FEATURES Location/Qualifiers
gene 1..5028
/gene="COX1"
ORIGIN
ATGCGTACGTAGCTAGCTAGCTAGC
Uses:
Storing annotated genetic data
Genome databases (NCBI, EMBL, DDBJ)
4. GFF/GTF (.gff, .gtf)
Description: Gene
annotation formats used for mapping genes to sequences.
Structure:
- Columns: Chromosome, source, feature type, start, end, strand, etc.
Example (GFF3 format):
chr1 Ensembl gene 1000 5000 . + . ID=Gene1;Name=COX1
Uses:
Gene annotations in genomic research
5. SAM/BAM (.sam, .bam)
Description: Stores
DNA sequence alignments to a reference genome.

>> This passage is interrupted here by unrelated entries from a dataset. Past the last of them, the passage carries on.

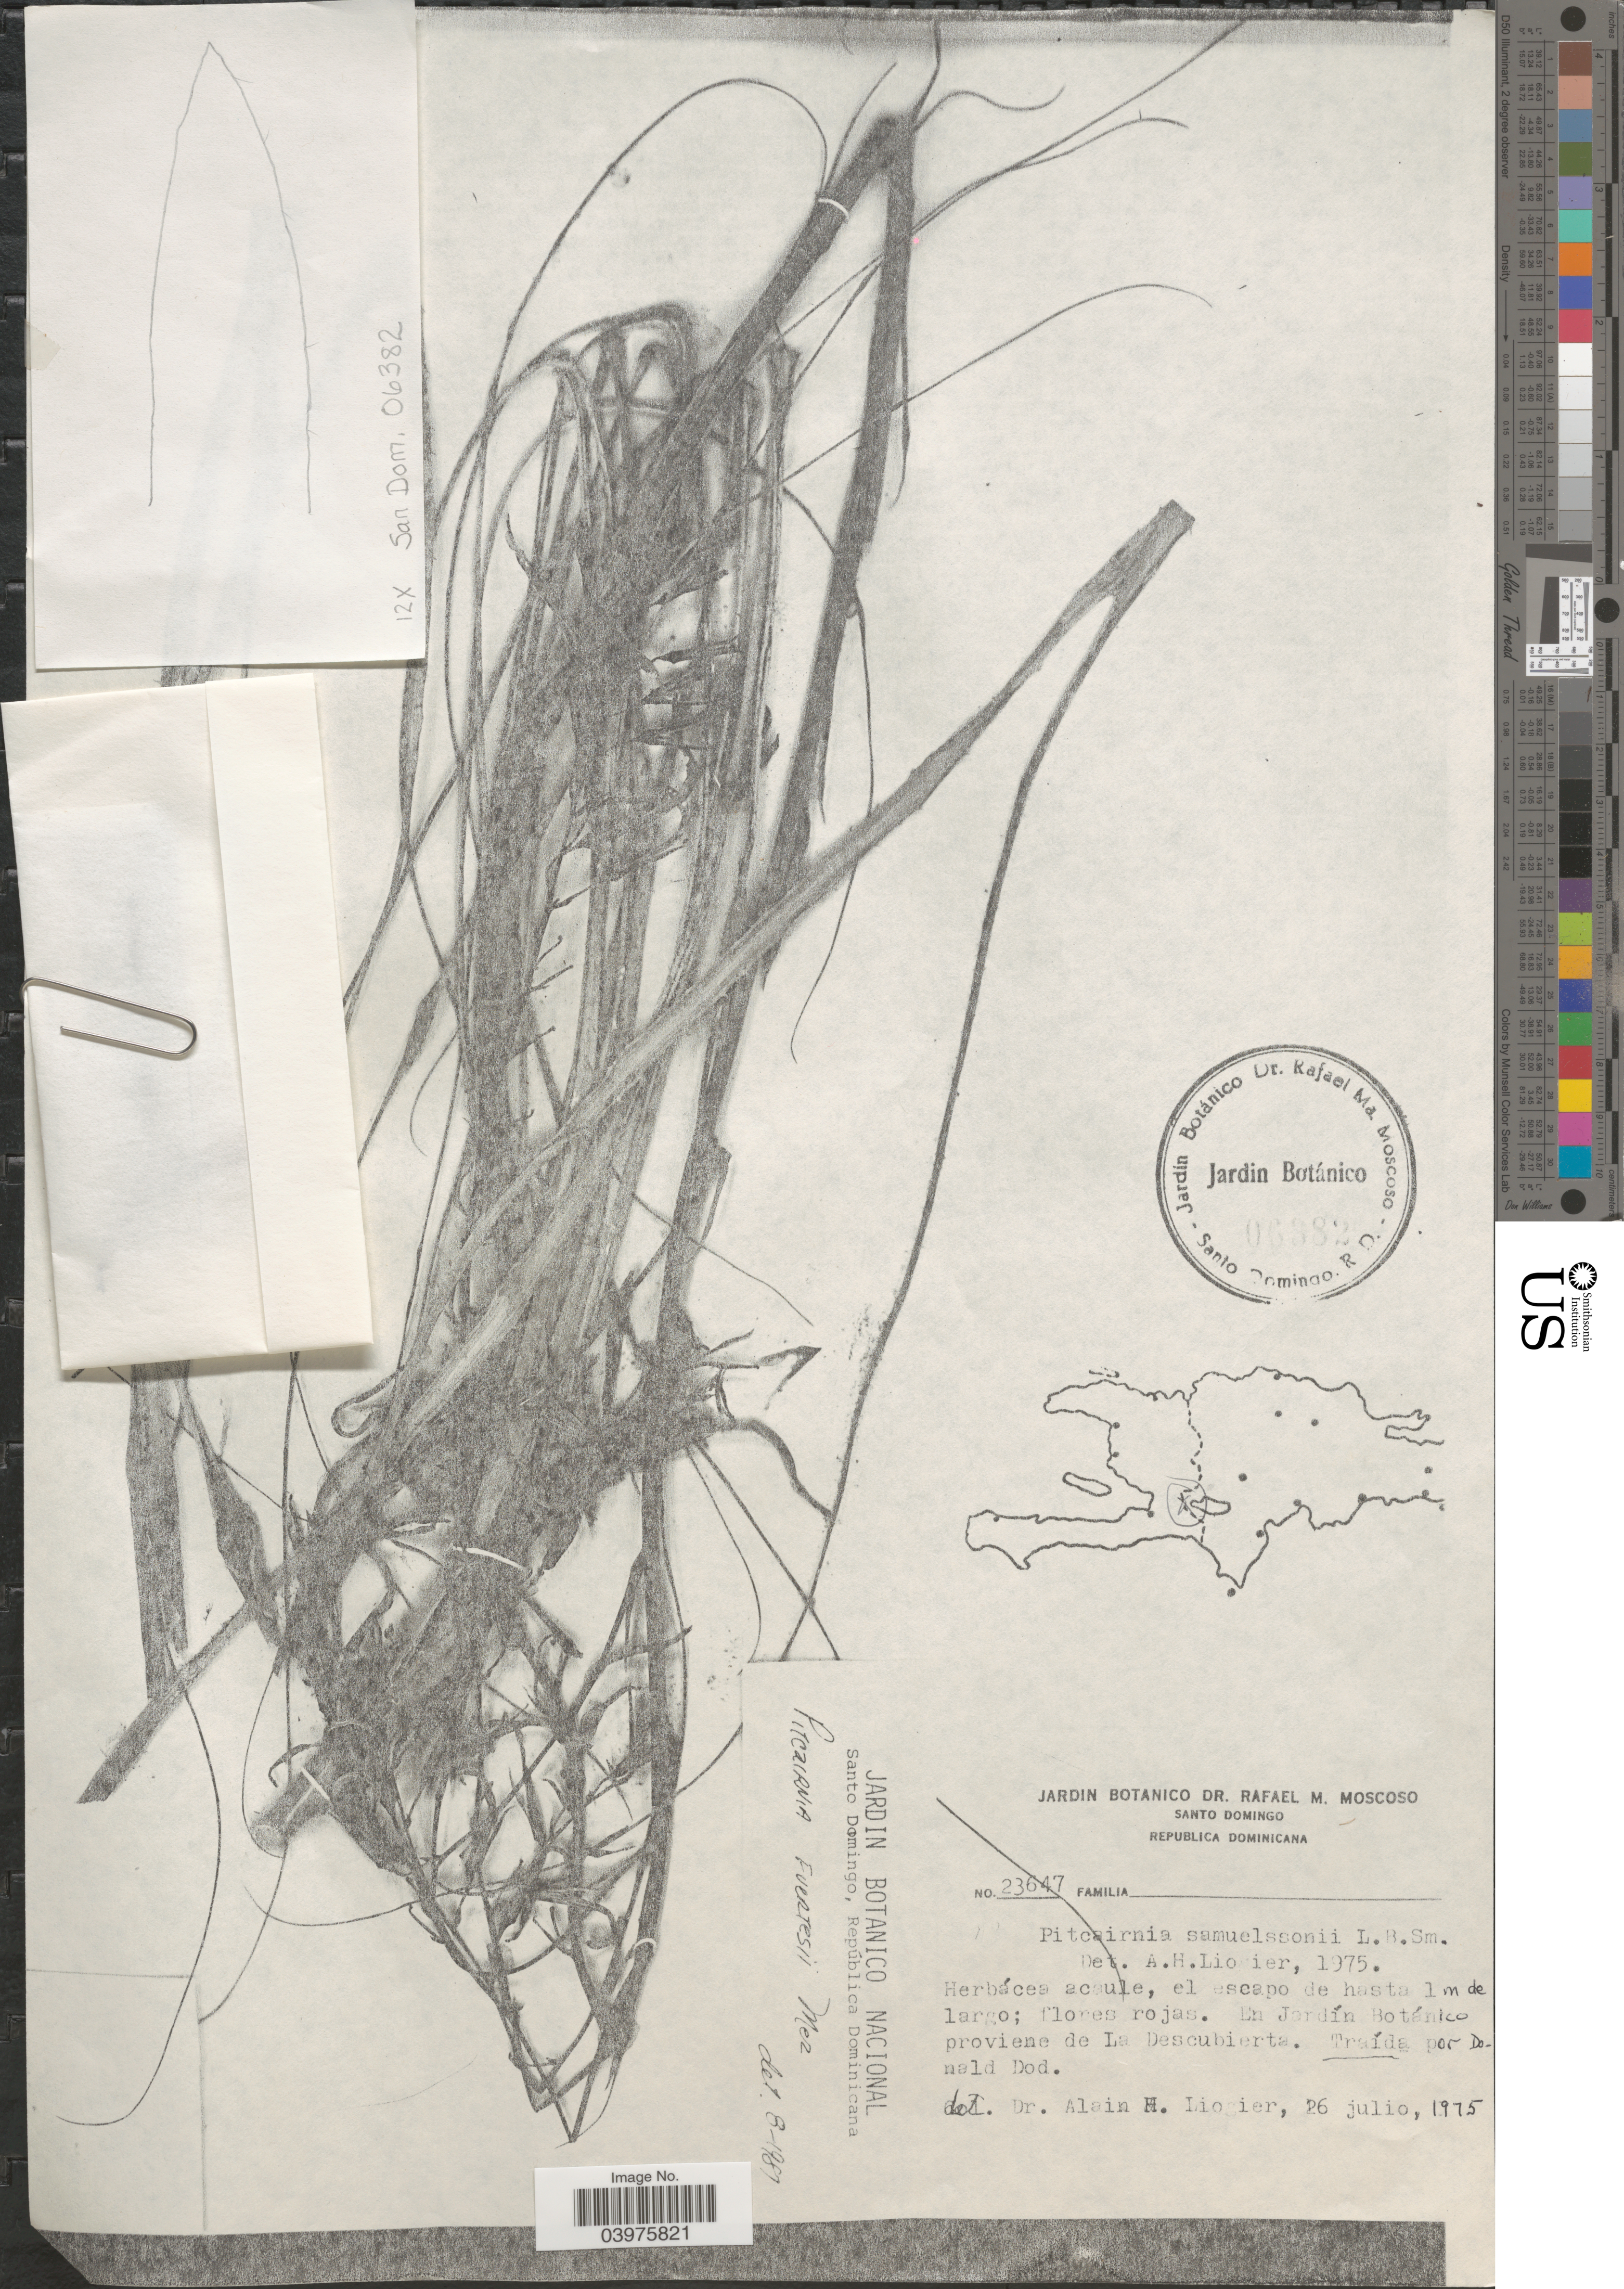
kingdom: Plantae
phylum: Tracheophyta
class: Liliopsida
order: Poales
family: Bromeliaceae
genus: Pitcairnia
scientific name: Pitcairnia fuertesii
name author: Mez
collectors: Alain & H. Liogier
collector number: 23647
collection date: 1975-07-26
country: Dominican Republic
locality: En Jardín Botánico proviene de La Descubierta.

SAM = Text-based, BAM = Binary format
(compressed).
Uses:
DNA sequence alignment from high-throughput sequencing
Storing large genomic datasets efficiently
6. VCF (.vcf)
Description: Stores
genetic variations (SNPs, mutations) in a genome.
Uses:
Storing human genetic variation data
Used in population genetics studies
7. DNA Data Storage-Specific Formats
DNA Fountain –
Advanced encoding technique for digital DNA storage.
Twist Bioscience Format – Custom format for synthetic DNA
storage.
Each DNA file format serves a unique purpose, from storing raw sequencing data (FASTQ) to annotated genetic databases (GenBank, GFF) and genomic variations (VCF).